Frequently asked questions
- What is a iron condor on INGN?
- A iron condor on INGN is the iron condor strategy applied to INGN (stock). The strategy is structurally neutral / range-bound: An iron condor sells a call spread and a put spread at strikes outside spot, collecting net premium that is kept if the underlying stays inside the inner short strikes. With INGN stock trading near $6.96, the strikes shown on this page are snapped to the nearest listed INGN chain strike and the premiums come straight from the end-of-day bid/ask midpoint.
- How are INGN iron condor max profit and max loss calculated?
- Max profit equals the net credit times 100 inside the inner strikes; max loss equals wing width minus credit times 100. Two breakevens at inner strikes plus and minus the credit. For the INGN iron condor priced from the end-of-day chain at a 30-day expiry (ATM IV 97.70%), the computed maximum profit is unbounded per contract and the computed maximum loss is unbounded per contract. Live intraday quotes will differ as the chain moves through the trading session.
- What is the breakeven for a INGN iron condor?
- The breakeven for the INGN iron condor priced on this page is no defined breakeven on the modeled curve at expiration, derived from end-of-day chain premiums. Breakeven is the underlying price at which the strategy's P&L crosses zero ignoring transaction costs and assignment risk. The current INGN market-implied 1-standard-deviation expected move is approximately 28.01%; if the move sits well outside the breakeven distance, the structure's risk-reward becomes correspondingly tighter.
- When should you consider a iron condor on INGN?

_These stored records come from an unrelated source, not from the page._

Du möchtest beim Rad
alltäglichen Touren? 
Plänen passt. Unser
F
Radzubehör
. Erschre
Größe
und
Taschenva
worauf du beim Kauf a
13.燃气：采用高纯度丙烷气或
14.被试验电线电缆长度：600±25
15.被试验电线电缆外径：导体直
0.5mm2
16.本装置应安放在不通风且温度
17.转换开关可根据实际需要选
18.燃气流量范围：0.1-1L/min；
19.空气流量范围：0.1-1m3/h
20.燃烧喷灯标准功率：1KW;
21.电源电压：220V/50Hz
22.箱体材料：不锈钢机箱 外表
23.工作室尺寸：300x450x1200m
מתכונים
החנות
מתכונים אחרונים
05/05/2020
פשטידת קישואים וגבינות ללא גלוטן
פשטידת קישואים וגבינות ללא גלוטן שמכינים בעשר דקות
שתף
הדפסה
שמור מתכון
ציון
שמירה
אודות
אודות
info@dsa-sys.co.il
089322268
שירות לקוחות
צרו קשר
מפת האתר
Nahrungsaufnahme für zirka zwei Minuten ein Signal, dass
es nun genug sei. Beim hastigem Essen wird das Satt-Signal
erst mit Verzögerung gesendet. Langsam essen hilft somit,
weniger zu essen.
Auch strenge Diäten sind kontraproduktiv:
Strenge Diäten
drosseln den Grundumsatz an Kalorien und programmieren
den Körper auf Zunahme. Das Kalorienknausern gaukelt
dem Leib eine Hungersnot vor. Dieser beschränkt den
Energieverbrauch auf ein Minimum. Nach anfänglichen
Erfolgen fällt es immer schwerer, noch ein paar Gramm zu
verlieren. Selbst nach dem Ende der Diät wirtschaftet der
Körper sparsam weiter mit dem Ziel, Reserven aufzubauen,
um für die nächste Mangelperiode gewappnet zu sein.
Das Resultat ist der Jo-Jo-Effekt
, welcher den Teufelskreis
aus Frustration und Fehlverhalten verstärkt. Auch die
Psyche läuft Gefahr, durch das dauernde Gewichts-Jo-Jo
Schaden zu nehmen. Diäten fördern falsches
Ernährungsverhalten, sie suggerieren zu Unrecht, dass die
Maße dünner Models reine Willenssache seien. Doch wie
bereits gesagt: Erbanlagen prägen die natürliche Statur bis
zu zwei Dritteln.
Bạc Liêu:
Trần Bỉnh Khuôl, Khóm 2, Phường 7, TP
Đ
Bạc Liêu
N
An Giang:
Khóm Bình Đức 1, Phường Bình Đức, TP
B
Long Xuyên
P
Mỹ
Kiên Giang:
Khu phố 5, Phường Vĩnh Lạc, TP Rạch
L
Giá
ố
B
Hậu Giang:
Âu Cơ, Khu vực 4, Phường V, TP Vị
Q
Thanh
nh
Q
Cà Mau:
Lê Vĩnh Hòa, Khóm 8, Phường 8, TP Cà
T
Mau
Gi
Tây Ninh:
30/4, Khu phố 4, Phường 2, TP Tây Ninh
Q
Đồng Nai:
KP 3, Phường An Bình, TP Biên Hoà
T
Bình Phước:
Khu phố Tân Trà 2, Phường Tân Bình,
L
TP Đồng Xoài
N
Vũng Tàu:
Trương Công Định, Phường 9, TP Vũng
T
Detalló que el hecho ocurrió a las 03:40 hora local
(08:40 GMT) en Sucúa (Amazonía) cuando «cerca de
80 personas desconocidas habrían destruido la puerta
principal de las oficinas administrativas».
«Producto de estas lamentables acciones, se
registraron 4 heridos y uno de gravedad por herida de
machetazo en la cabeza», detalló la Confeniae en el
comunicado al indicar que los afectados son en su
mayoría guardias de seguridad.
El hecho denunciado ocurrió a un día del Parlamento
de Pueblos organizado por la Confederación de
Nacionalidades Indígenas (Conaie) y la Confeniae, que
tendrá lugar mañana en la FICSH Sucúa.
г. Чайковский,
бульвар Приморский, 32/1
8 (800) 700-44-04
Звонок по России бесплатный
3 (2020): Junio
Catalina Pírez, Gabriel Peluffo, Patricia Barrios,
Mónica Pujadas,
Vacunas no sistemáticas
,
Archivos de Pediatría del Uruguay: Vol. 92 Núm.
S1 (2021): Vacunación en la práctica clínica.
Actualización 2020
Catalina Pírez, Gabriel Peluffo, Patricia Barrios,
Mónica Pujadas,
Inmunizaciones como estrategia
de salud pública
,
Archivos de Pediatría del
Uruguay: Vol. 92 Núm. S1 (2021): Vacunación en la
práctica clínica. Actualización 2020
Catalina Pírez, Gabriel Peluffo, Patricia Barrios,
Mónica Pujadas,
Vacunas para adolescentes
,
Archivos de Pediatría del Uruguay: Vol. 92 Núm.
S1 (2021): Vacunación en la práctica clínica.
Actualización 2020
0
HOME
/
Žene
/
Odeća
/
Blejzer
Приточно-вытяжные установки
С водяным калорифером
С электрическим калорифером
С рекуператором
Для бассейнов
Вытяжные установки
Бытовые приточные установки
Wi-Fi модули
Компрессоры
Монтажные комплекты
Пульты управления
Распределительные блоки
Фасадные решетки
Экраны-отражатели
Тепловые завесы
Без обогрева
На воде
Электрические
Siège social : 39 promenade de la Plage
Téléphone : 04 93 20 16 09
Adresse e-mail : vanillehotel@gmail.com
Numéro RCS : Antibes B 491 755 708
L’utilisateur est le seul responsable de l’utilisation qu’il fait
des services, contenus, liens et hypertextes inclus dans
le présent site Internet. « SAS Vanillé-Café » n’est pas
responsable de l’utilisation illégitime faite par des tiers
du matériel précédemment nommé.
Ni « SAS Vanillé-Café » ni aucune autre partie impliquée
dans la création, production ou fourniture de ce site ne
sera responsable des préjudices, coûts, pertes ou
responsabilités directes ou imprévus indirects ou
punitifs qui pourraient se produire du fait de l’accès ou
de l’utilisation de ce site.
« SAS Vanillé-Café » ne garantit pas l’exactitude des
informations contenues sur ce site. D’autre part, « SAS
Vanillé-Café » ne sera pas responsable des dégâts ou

- Iron condors on INGN are a delta-neutral premium-collection structure that profits if INGN stock stays inside the inner short strikes; short strikes typically sit near 1 standard deviation from spot.
- How does current INGN implied volatility affect this iron condor?
- INGN ATM IV is at 97.70% with IV rank near 37.49%, which is mid-range against its 1-year history. Strategy selection depends more on directional thesis and expected move than on a strong IV signal.